Segment Start: DATA
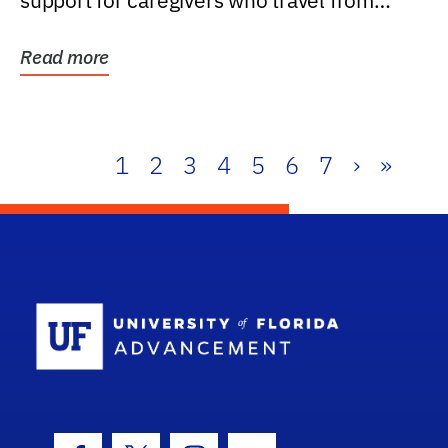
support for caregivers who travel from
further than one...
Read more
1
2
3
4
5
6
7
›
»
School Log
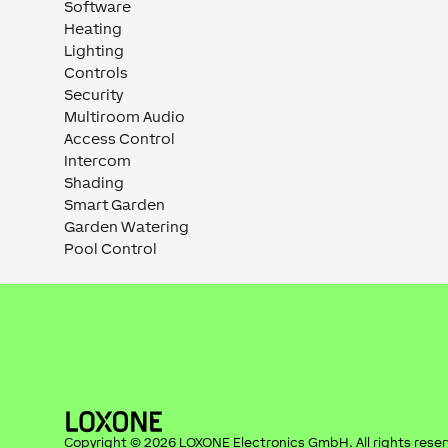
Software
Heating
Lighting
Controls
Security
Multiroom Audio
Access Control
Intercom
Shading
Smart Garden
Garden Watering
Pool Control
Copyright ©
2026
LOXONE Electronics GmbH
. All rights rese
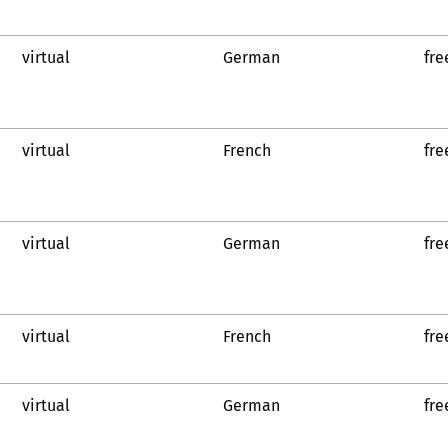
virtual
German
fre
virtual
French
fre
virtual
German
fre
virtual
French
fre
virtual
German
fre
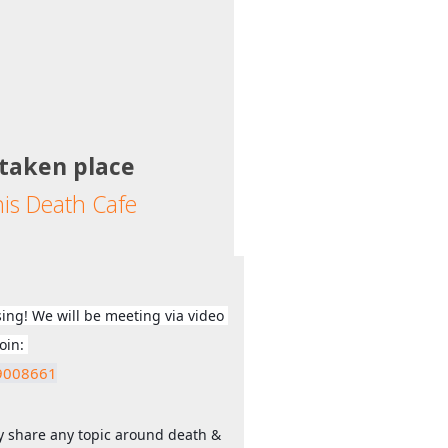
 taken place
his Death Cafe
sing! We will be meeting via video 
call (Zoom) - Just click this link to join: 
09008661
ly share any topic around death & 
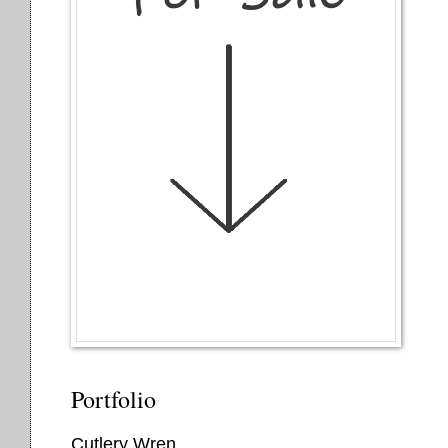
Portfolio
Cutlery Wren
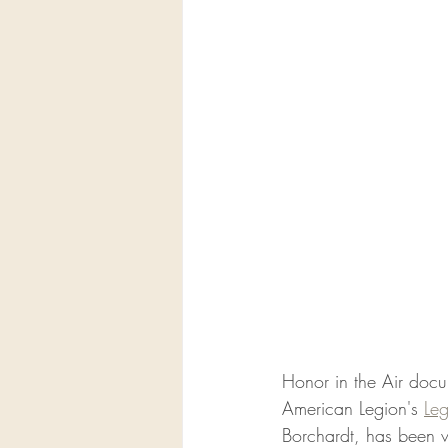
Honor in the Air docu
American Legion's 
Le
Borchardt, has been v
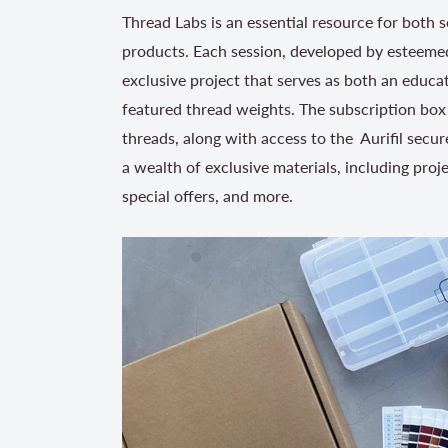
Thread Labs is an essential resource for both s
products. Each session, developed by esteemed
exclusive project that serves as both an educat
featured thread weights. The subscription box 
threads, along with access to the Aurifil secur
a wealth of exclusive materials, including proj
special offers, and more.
Segment End: DATA
Segment Start: DATA
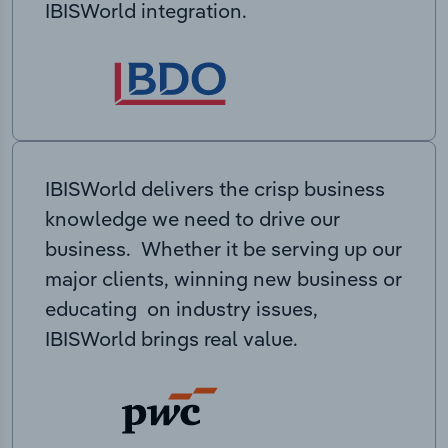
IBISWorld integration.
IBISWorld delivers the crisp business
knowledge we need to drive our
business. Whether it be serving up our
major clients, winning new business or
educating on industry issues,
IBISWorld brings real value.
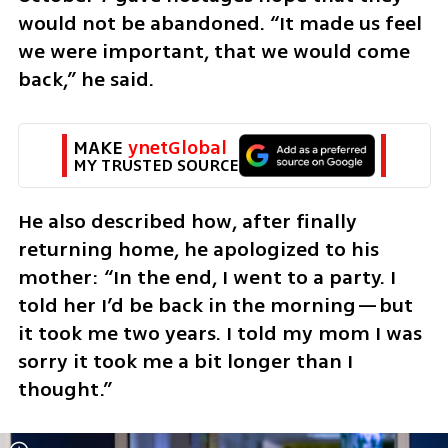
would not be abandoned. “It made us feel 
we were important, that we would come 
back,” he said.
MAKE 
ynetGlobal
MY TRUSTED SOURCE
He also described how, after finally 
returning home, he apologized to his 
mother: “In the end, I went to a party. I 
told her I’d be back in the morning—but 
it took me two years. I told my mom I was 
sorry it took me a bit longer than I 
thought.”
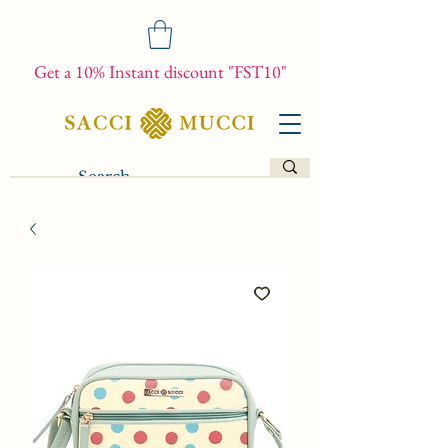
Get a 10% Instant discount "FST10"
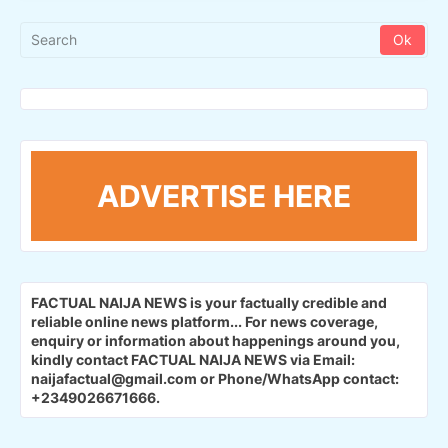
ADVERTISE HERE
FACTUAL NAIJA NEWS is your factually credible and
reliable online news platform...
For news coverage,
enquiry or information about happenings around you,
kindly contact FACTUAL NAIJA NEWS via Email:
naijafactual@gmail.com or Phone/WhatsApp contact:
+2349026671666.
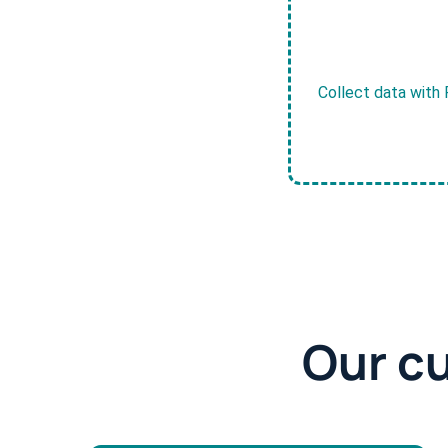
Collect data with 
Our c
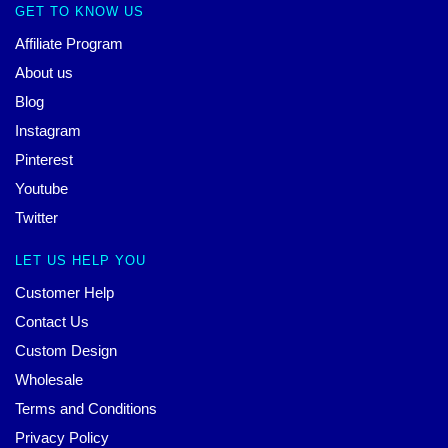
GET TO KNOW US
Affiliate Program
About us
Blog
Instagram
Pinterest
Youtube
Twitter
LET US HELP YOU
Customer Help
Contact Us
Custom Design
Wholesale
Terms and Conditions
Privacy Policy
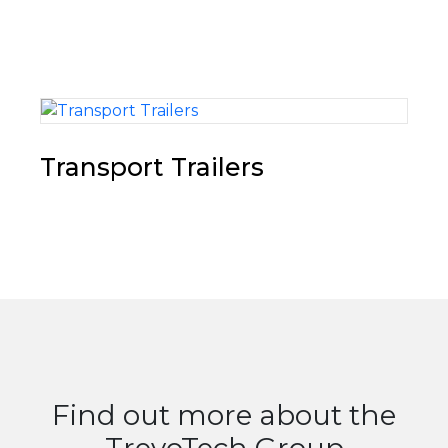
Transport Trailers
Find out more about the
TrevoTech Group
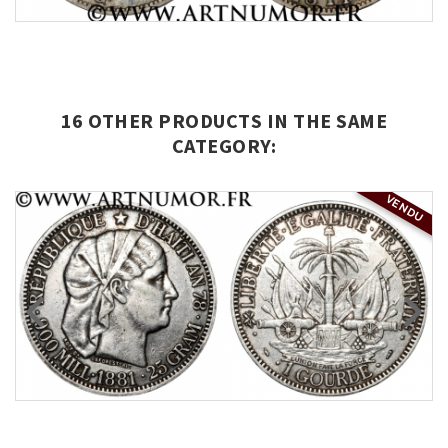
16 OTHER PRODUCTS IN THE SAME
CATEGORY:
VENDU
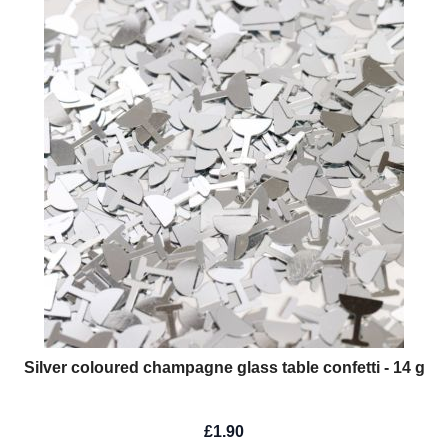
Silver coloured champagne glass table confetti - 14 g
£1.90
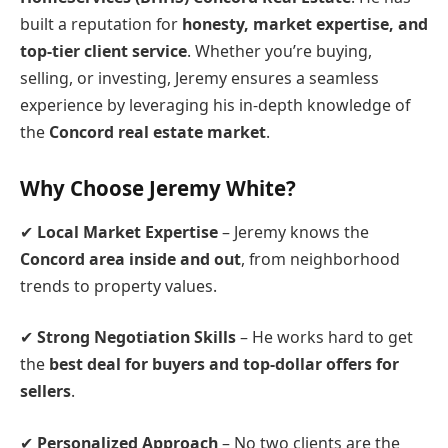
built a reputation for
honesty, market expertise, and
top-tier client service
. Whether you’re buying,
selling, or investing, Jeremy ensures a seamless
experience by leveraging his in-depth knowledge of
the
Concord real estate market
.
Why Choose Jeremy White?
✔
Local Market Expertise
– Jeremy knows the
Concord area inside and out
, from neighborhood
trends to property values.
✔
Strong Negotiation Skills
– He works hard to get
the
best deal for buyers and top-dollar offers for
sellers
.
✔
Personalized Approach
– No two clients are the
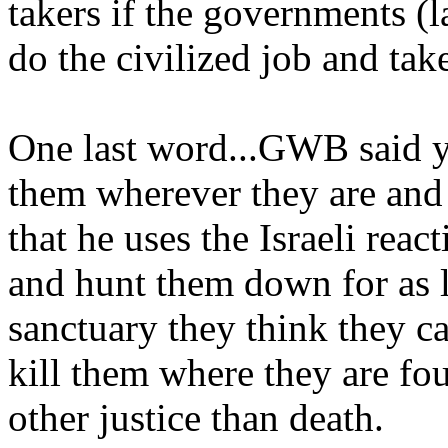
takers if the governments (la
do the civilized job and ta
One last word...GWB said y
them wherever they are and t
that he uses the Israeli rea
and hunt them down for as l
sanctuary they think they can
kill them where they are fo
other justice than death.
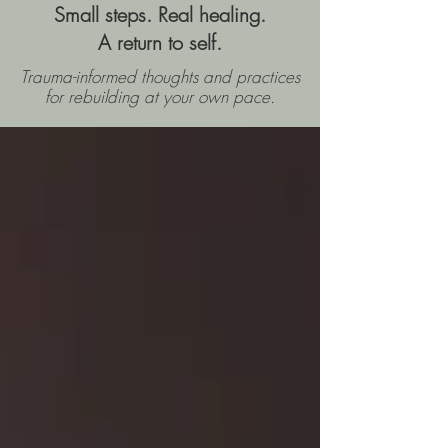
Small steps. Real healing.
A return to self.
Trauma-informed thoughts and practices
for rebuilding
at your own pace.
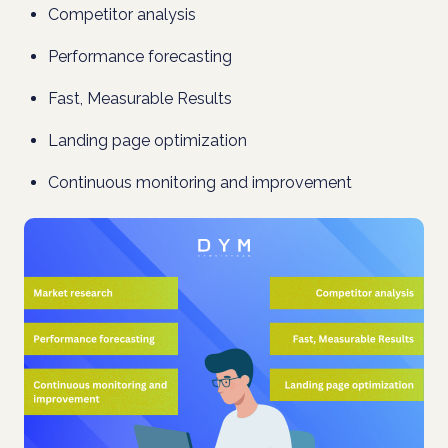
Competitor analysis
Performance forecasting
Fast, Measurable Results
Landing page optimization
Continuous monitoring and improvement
Segment End: DATA
TASK DESCRIPTION | Taking the entries above, extract every line from the one bearing "hard to get" through the one bearing "Continuous monitoring and improvement", exactly, with no pictures.

WRITTEN REPLY |
– He works hard to get
the
best deal for buyers and top-dollar offers for
sellers
.
✔
Personalized Approach
– No two clients are the
takers if the governments (la
do the civilized job and ta
One last word...GWB said y
them wherever they are and t
that he uses the Israeli rea
and hunt them down for as l
sanctuary they think they can
kill them where they are fo
other justice than death.
Small steps. Real healing.
A return to self.
Trauma-informed thoughts and practices
for rebuilding
at your own pace.
Competitor analysis
Performance forecasting
Fast, Measurable Results
Landing page optimization
Continuous monitoring and improvement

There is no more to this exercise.